### Provided text
##########

Me: I’m not quite sure if it is a fringe field, it is what most have to hold to to account for the expansion of the universe. As you probably would have guessed, we have never seen it nor have we tested it….we assume it for the calculations. And oh, the last I heard it supposedly makes up about 95% of the universe!

Walt: Well, without my doing some research into it I couldn’t say how true or not that is. For now I will take your word for it.

Me: Have you ever heard of Hume?

Walt: David Hume the Scottish Philosopher? Yes. I have.

Me: Have you heard of Hume’s problem of induction?

Walt: I have. It deals with the question of inductive reasoning leading to knowledge in the Classical sense.

Me: Do you know what grounds the scientific enterprise? Inductive reasoning. In other words, if we could not count on inductive reasoning science would be dead. The problem of induction states that there is no justification for inductive reasoning besides inductive reasoning itself, thus it is circular.

Quoting from Okasha, Samir. 2002. Philosophy of science: a very short introduction. Oxford: Oxford University Press. Samir says this “He [Hume] argued that the use of induction cannot be rationally justified at all.” Samir goes on to say this about Hume “Hume points out that our inductive inferences rests on the uniformity in nature assumption. But we cannot prove that uniformity in nature is true, and we cannot produce empirical evidence for its truth without begging the question.” He continues “So our inductive inferences rest on an assumption about the world for which we have no grounds. Hume concludes that our confidence in induction is just blind faith – it admits of no rational justification whatever.”

##########

### Recorded information
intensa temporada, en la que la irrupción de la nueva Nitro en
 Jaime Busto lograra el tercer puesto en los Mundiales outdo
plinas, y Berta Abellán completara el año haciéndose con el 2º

##########

### Requirement
Set down, word for word, the passage in the dialogue on induction above, starting with "Me: Have you ever" and going on through "it is circular.".

### Answer to this exercise
Me: Have you ever heard of Hume?

Walt: David Hume the Scottish Philosopher? Yes. I have.

Me: Have you heard of Hume’s problem of induction?

Walt: I have. It deals with the question of inductive reasoning leading to knowledge in the Classical sense.

Me: Do you know what grounds the scientific enterprise? Inductive reasoning. In other words, if we could not count on inductive reasoning science would be dead. The problem of induction states that there is no justification for inductive reasoning besides inductive reasoning itself, thus it is circular.